Rewrite the listing below with every "Hidden" changed to "Concealed" and everything else left as it is. Leave the pictures out of your answer.

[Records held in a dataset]
______
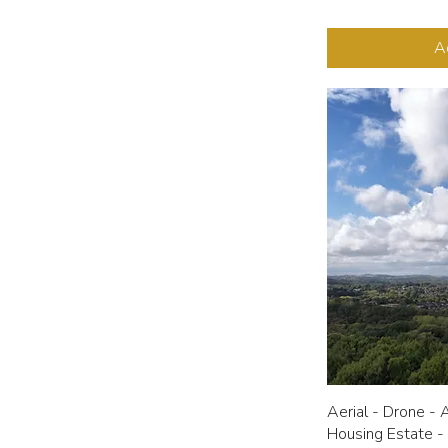
A
Aerial - Drone - 
Housing Estate -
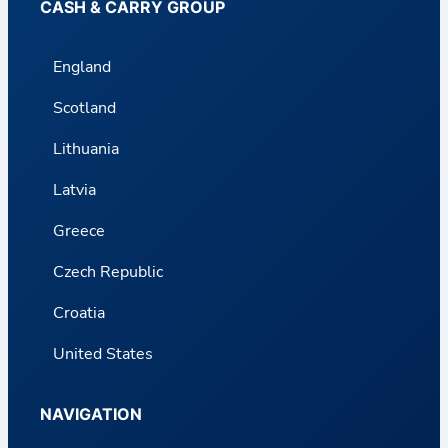
CASH & CARRY GROUP
England
Scotland
Lithuania
Latvia
Greece
Czech Republic
Croatia
United States
NAVIGATION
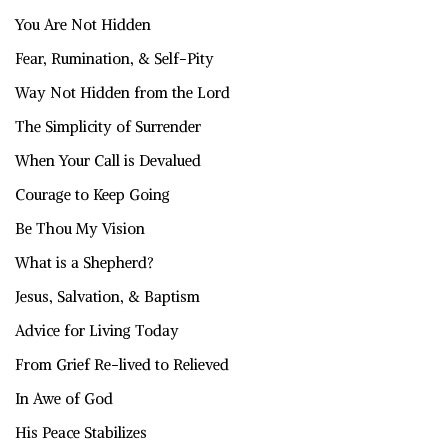
You Are Not Hidden
Fear, Rumination, & Self-Pity
Way Not Hidden from the Lord
The Simplicity of Surrender
When Your Call is Devalued
Courage to Keep Going
Be Thou My Vision
What is a Shepherd?
Jesus, Salvation, & Baptism
Advice for Living Today
From Grief Re-lived to Relieved
In Awe of God
His Peace Stabilizes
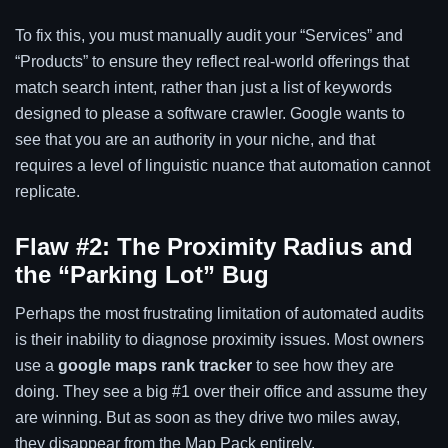
To fix this, you must manually audit your “Services” and
“Products” to ensure they reflect real-world offerings that
match search intent, rather than just a list of keywords
designed to please a software crawler. Google wants to
see that you are an authority in your niche, and that
requires a level of linguistic nuance that automation cannot
replicate.
Flaw #2: The Proximity Radius and
the “Parking Lot” Bug
Perhaps the most frustrating limitation of automated audits
is their inability to diagnose proximity issues. Most owners
use a
google maps rank tracker
to see how they are
doing. They see a big #1 over their office and assume they
are winning. But as soon as they drive two miles away,
they disappear from the Map Pack entirely.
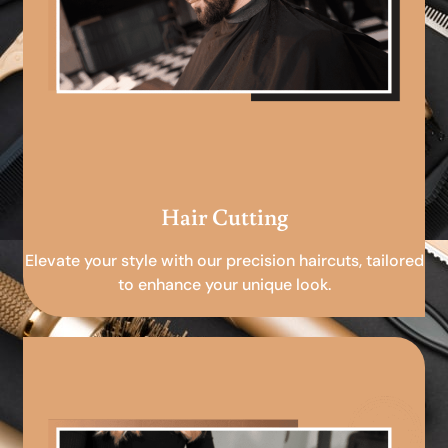
Hair Cutting
Elevate your style with our precision haircuts, tailored
to enhance your unique look.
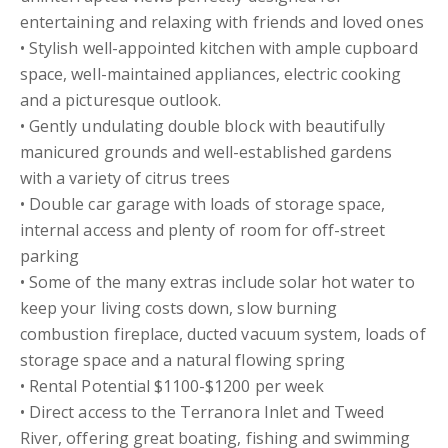
entertaining and relaxing with friends and loved ones
• Stylish well-appointed kitchen with ample cupboard
space, well-maintained appliances, electric cooking
and a picturesque outlook.
• Gently undulating double block with beautifully
manicured grounds and well-established gardens
with a variety of citrus trees
• Double car garage with loads of storage space,
internal access and plenty of room for off-street
parking
• Some of the many extras include solar hot water to
keep your living costs down, slow burning
combustion fireplace, ducted vacuum system, loads of
storage space and a natural flowing spring
• Rental Potential $1100-$1200 per week
• Direct access to the Terranora Inlet and Tweed
River, offering great boating, fishing and swimming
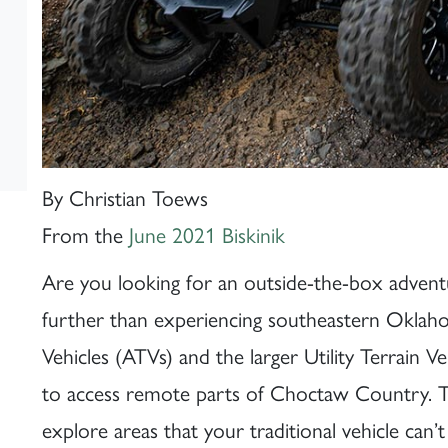
By Christian Toews
From the
June 2021 Biskinik
Are you looking for an outside-the-box adventur
further than experiencing southeastern Oklahoma
Vehicles (ATVs) and the larger Utility Terrain 
to access remote parts of Choctaw Country. Th
explore areas that your traditional vehicle can’t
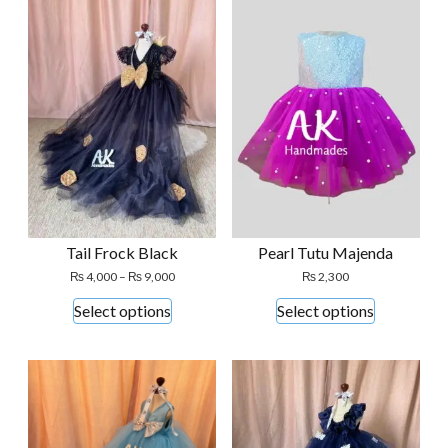
Tail Frock Black
Pearl Tutu Majenda
Price
₨
4,000
–
₨
9,000
₨
2,300
range:
This
This
Select options
Select options
₨ 4,000
product
product
through
₨ 9,000
has
has
multiple
multiple
variants.
variants.
The
The
options
options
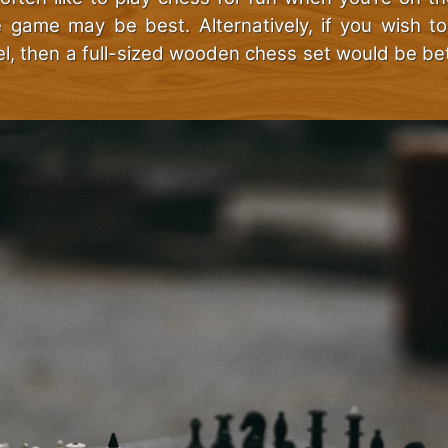
e game may be best. Alternatively, if you wish t
el, then a full-sized wooden chess set would be be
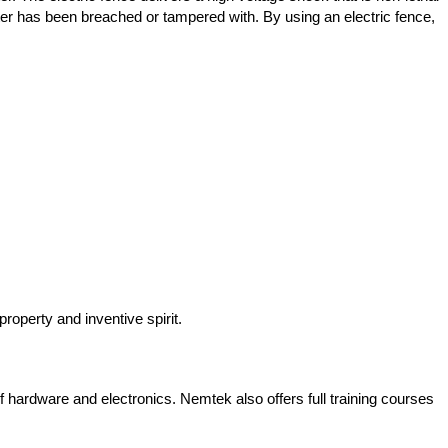
ter has been breached or tampered with. By using an electric fence,
roperty and inventive spirit.
 hardware and electronics. Nemtek also offers full training courses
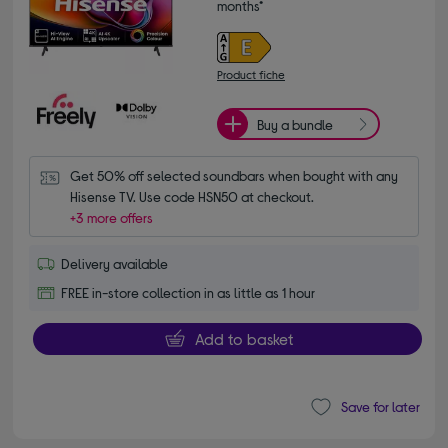
months*
Product fiche
Buy a bundle
Get 50% off selected soundbars when bought with any 
Hisense TV. Use code HSN50 at checkout.
+3 more offers
Delivery available
FREE in-store collection in as little as 1 hour
Add to basket
Save for later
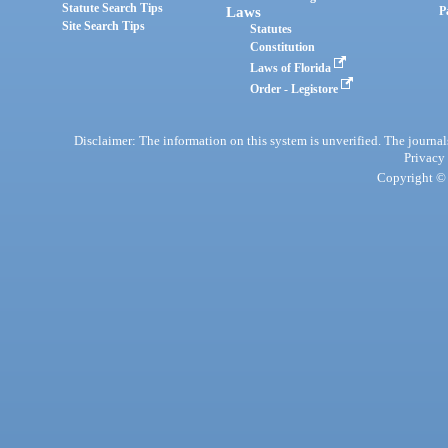
Statute Search Tips
Laws
P
Site Search Tips
Statutes
Constitution
Laws of Florida
Order - Legistore
Disclaimer: The information on this system is unverified. The journals
Privacy
Copyright © 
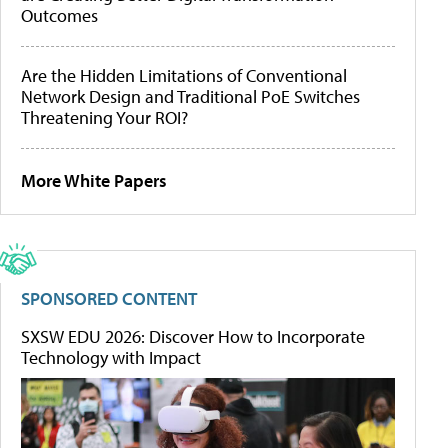
Outcomes
Are the Hidden Limitations of Conventional
Network Design and Traditional PoE Switches
Threatening Your ROI?
More White Papers
SPONSORED CONTENT
SXSW EDU 2026: Discover How to Incorporate
Technology with Impact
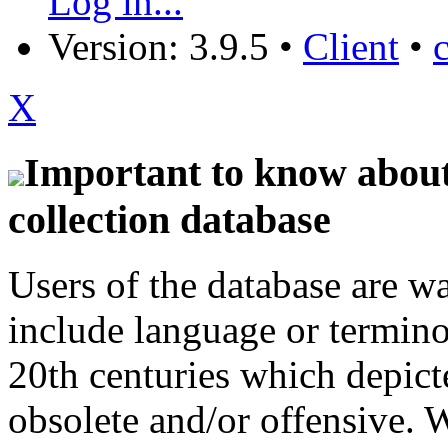
Log in...
Version: 3.9.5
•
Client
•
X
Important to know about 
collection database
Users of the database are w
include language or termin
20th centuries which depict
obsolete and/or offensive. W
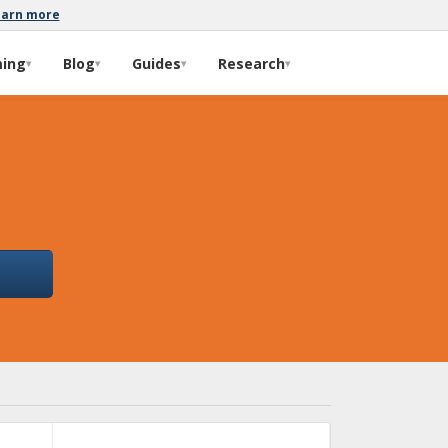
earn more
ming
Blog
Guides
Research
▾
▾
▾
▾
______
• [Result of the task]:
A
Aerial - Drone - 
Housing Estate -
CASH & CARRY GROUP
England
Scotland
Lithuania
Latvia
Greece
Czech Republic
Croatia
United States
NAVIGATION
You Are Not Concealed
Fear, Rumination, & Self-Pity
Way Not Concealed from the Lord
The Simplicity of Surrender
When Your Call is Devalued
Courage to Keep Going
Be Thou My Vision
What is a Shepherd?
Jesus, Salvation, & Baptism
Advice for Living Today
From Grief Re-lived to Relieved
In Awe of God
His Peace Stabilizes
To fix this, you must manually audit your “Services” and
“Products” to ensure they reflect real-world offerings that
match search intent, rather than just a list of keywords
designed to please a software crawler. Google wants to
see that you are an authority in your niche, and that
requires a level of linguistic nuance that automation cannot
replicate.
Flaw #2: The Proximity Radius and
the “Parking Lot” Bug
Perhaps the most frustrating limitation of automated audits
is their inability to diagnose proximity issues. Most owners
use a
google maps rank tracker
to see how they are
doing. They see a big #1 over their office and assume they
are winning. But as soon as they drive two miles away,
they disappear from the Map Pack entirely.
Hair Cutting
Elevate your style with our precision haircuts, tailored
to enhance your unique look.
entertaining and relaxing with friends and loved ones
• Stylish well-appointed kitchen with ample cupboard
space, well-maintained appliances, electric cooking
and a picturesque outlook.
• Gently undulating double block with beautifully
manicured grounds and well-established gardens
with a variety of citrus trees
• Double car garage with loads of storage space,
internal access and plenty of room for off-street
parking
• Some of the many extras include solar hot water to
keep your living costs down, slow burning
combustion fireplace, ducted vacuum system, loads of
storage space and a natural flowing spring
• Rental Potential $1100-$1200 per week
• Direct access to the Terranora Inlet and Tweed
River, offering great boating, fishing and swimming
By Christian Toews
From the
June 2021 Biskinik
Are you looking for an outside-the-box adventur
further than experiencing southeastern Oklahoma
Vehicles (ATVs) and the larger Utility Terrain 
to access remote parts of Choctaw Country. Th
explore areas that your traditional vehicle can’t
Tail Frock Black
Pearl Tutu Majenda
Price
₨
4,000
–
₨
9,000
₨
2,300
range:
This
This
Select options
Select options
₨ 4,000
product
product
through
₨ 9,000
has
has
multiple
multiple
variants.
variants.
The
The
options
options
e game may be best. Alternatively, if you wish t
el, then a full-sized wooden chess set would be be
ter has been breached or tampered with. By using an electric fence,
roperty and inventive spirit.
 hardware and electronics. Nemtek also offers full training courses
months*
Product fiche
Buy a bundle
Get 50% off selected soundbars when bought with any 
Hisense TV. Use code HSN50 at checkout.
+3 more offers
Delivery available
FREE in-store collection in as little as 1 hour
Add to basket
Save for later
Statute Search Tips
Laws
P
Site Search Tips
Statutes
Constitution
Laws of Florida
Order - Legistore
Disclaimer: The information on this system is unverified. The journals
Privacy
Copyright © 
Outcomes
Are the Concealed Limitations of Conventional
Network Design and Traditional PoE Switches
Threatening Your ROI?
More White Papers
SPONSORED CONTENT
SXSW EDU 2026: Discover How to Incorporate
Technology with Impact
Log in...
Version: 3.9.5
•
Client
•
X
Important to know about 
collection database
Users of the database are w
include language or termin
20th centuries which depict
obsolete and/or offensive. W
earn more
ming
Blog
Guides
Research
▾
▾
▾
▾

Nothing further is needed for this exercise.